July – Fledglings are everywhere.  Still a few nests with smaller chicks.

August– Nesting season is complete though a few stragglers remain. The majority of the adults have begun migrating south.

22 Comments

  1. Linda simerly Reply

    This is so fantastic!!! Thanks so much for the calendar, look forward to this!

  2. gene koziara jr Reply

    great resource…..thanks

  3. Christine Fusco Reply

    I would like to schedule my visit for mid to late January. Is this too early? What species are there at this time? I am so anxious about this visit! Thank you!

    • Gen Anderson Reply

      It is early for the nesting season, but wading birds do roost in the swamp year round, just in significantly smaller numbers. The rookeries in south Florida will be more active in January, then north Florida in March. The first pairs usually begin showing up here around Valentine’s Day.

  4. Charles McCool Reply

    Love seeing photos of the roseate spoonbill hatchlings. So cute!

    https://www.mccooltravel.com/8-great-spots-to-visit-in-the-florida-keys/

  5. Beth Reply

    Thanks for this post. We will be there just before Valentine’s Day. This information is exactly what I was looking for!

    http://wanderingdawgs.com

  6. Marie Reply

    If we arrive third week in Feb what are the chances of spoonbill chicks?

    • Gen Anderson Reply

      Zero. The earliest chick sighted was on 3/1 and that was a very early nesting year.

  7. Carol Ryan Reply

    Planning a trip last week of April. Will access be OK considering the birding festival going on?

    • Gen Anderson Reply

      Extended photography hours will continue as usual even during the Birding and Photo Fest 4/24-28. The swamp boardwalks will be more crowded than usual though, but there will be lots of like-minded individuals to chat with!

  8. Mark brown Reply

    Thanks for the great info. I’m hoping to go by mid March and then around 25th march. Will spoonbills have chicks by then? Too hard to fly back down in April but I hate to miss them. Thanks.
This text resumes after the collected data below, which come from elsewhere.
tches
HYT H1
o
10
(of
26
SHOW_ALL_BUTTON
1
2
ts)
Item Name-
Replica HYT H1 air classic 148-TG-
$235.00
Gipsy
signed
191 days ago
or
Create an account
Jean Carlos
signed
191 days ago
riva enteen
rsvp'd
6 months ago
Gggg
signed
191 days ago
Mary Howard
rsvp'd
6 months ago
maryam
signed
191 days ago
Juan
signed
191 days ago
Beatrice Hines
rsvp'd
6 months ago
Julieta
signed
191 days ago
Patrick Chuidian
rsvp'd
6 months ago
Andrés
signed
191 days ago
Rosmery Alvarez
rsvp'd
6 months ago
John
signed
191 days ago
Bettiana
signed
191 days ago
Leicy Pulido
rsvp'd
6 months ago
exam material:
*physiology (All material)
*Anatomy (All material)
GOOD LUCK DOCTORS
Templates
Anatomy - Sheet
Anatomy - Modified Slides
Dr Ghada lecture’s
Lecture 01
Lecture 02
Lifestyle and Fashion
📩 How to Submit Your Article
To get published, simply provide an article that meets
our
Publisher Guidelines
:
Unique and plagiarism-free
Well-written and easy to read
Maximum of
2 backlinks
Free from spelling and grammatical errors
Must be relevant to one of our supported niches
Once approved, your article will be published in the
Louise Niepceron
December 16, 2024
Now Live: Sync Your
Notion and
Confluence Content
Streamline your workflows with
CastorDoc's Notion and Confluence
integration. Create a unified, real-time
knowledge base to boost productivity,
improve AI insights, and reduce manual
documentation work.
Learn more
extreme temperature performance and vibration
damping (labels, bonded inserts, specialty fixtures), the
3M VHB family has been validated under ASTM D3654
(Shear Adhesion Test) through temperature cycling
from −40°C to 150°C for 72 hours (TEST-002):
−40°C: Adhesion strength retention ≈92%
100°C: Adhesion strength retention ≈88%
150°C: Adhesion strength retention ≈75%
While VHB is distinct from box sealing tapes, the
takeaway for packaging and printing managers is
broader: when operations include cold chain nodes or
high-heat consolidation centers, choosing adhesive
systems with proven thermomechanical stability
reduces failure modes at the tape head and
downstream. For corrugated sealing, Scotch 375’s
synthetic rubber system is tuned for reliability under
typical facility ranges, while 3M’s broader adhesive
    http://Www.markhbrownartist.com

    • Gen Anderson Reply

      There should be spoonbills chicks by late March, but they may not be readily visible. As of this morning, there are 29 nests in the rookery and other parts of the park!

  9. Laurie L Reply

    Hi, a birding photographer friend told me today that she heard that a lot of the trees, etc in the rookery area had been cut back heavily and that there was much less nesting activity (if any) going on a result. I am planning a trip to the alligator farm in early April specifically to see the native birds nesting. Can you please verify what is going on this year?

    • Gen Anderson Reply

      Yes, there is a reduction of trees in the rookery, but that was out of our control and due to Hurricanes Matthew and Irma. We have planted replacement trees, they just need a few years to grow. There are still plenty of trees around the park and the birds are nesting in great numbers everywhere! Please share with your friend.

  10. SCOTTY LISENBE Reply

    I have only been to the rookery twice, but would love to come down for May 3-4, will this be a problem with the Birding and Photo Festival in late April. I would just like the opportunity to take shots of chicks and young ones, will this be a problem.

    • Gen Anderson Reply

      May 3-4 will be a perfect time to visit as it is peak season! The photo festival will be over before your visit.

  11. Patrick Alan McDonley Reply

    Planning a trip this week (4/18/2019). Does general admission allow access to spoonbills in rookery area or do we have to purchase the special photography pass? (We are birders that like to take pics for our own memory, not pro photographers.)

    • Gen Anderson Reply

      Yes, general zoo admission will provide you with all the great nesting birds in the rookery!